Retype, character for character, the part of the rows below that opens with the line containing "00:00-02:00: median 7.8, box" and closes with the line containing "06:00-08:00: median 9.2, box", including both of those lines. Copy nothing else.

→ **Supplied material**
═══

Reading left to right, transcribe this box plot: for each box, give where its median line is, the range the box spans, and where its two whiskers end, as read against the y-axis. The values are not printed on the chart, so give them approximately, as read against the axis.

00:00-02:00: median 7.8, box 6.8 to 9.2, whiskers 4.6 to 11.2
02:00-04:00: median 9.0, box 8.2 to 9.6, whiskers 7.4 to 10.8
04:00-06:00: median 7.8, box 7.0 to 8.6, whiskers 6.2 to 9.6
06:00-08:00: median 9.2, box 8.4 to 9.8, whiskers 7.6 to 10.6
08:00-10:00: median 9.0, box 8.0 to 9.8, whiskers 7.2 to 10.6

═══

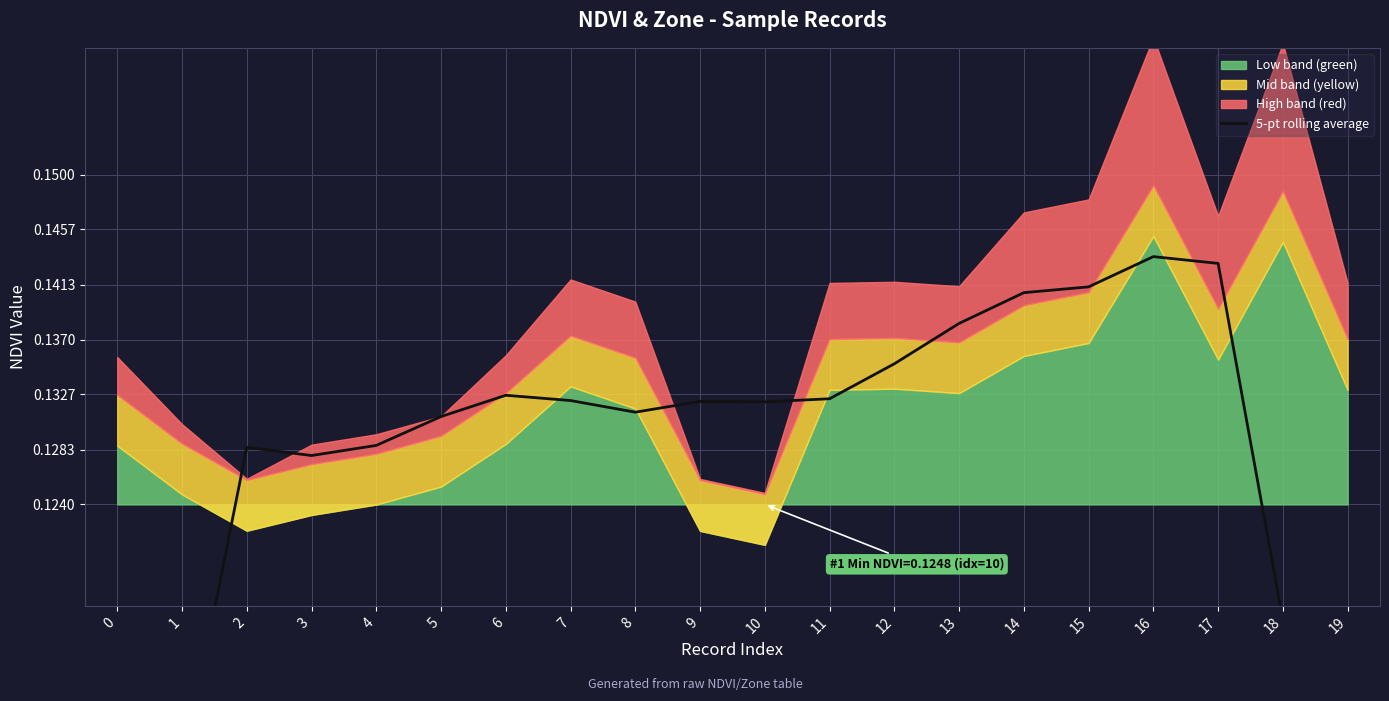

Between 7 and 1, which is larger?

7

═══

→ **Exercise result**
00:00-02:00: median 7.8, box 6.8 to 9.2, whiskers 4.6 to 11.2
02:00-04:00: median 9.0, box 8.2 to 9.6, whiskers 7.4 to 10.8
04:00-06:00: median 7.8, box 7.0 to 8.6, whiskers 6.2 to 9.6
06:00-08:00: median 9.2, box 8.4 to 9.8, whiskers 7.6 to 10.6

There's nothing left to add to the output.